WHAT YOU WILL DO | Copy, exactly and without additions, every line in the records below from the one holding "304 45 52.53" through the one holding "277 190 29.23", both ends included.

Stored data entries
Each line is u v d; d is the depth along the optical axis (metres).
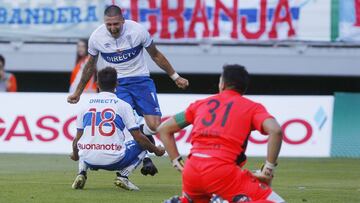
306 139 43.84
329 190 29.42
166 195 26.83
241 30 52.53
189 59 53.12
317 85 57.25
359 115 45.12
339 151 44.75
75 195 26.44
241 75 19.33
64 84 58.66
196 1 52.47
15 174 33.72
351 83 57.06
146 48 29.59
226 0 52.38
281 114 44.00
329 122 43.94
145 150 27.72
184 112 19.33
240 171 18.52
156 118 30.38
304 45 52.53
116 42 29.28
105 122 26.70
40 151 44.31
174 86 57.00
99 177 32.56
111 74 26.83
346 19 52.00
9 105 44.75
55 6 53.50
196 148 18.80
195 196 18.84
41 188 28.38
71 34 53.50
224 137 18.58
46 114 44.38
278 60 52.88
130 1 52.44
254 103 18.92
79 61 46.66
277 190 29.23
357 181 32.78
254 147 43.25
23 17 53.78
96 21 53.25
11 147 44.56
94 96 27.00
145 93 30.16
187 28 52.69
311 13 52.16
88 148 27.05
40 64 54.09
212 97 19.33
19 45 54.09
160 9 52.53
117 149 26.88
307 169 37.62
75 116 44.09
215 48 53.03
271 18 52.28
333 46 52.59
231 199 18.36
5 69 54.12
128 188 27.97
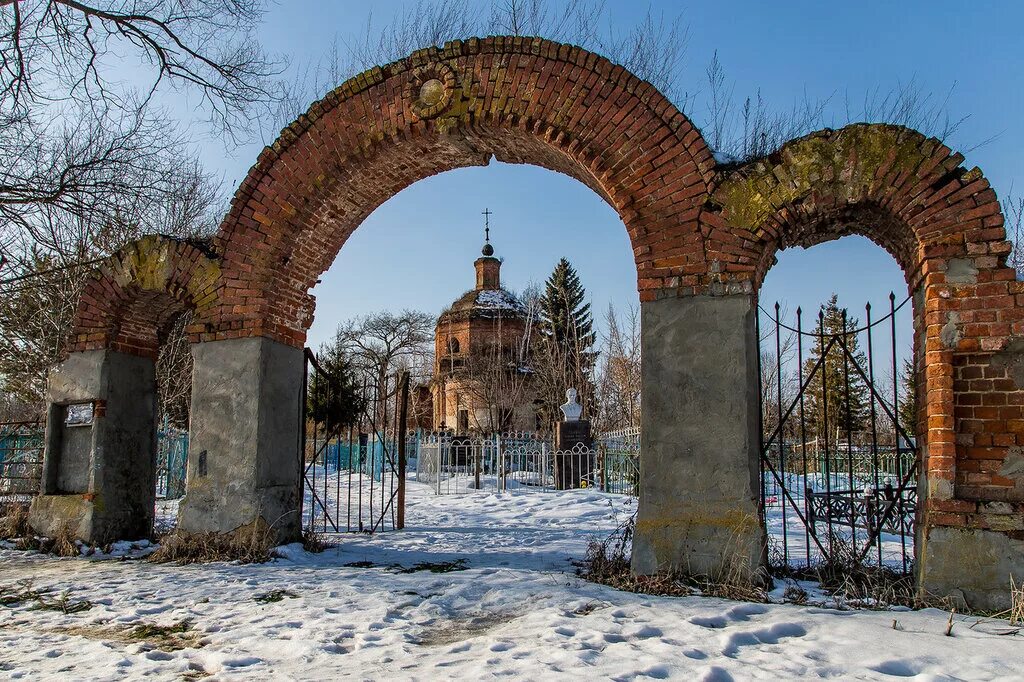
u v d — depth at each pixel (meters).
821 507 7.41
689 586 6.55
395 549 9.50
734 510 6.64
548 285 45.31
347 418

WRITTEN SOLUTION |
304 45 52.53
116 42 29.28
105 122 26.70
40 151 44.31
174 86 57.00
99 177 32.56
111 74 26.83
346 19 52.00
9 105 44.75
55 6 53.50
196 148 18.80
195 196 18.84
41 188 28.38
71 34 53.50
224 137 18.58
46 114 44.38
278 60 52.88
130 1 52.44
254 103 18.92
79 61 46.66
277 190 29.23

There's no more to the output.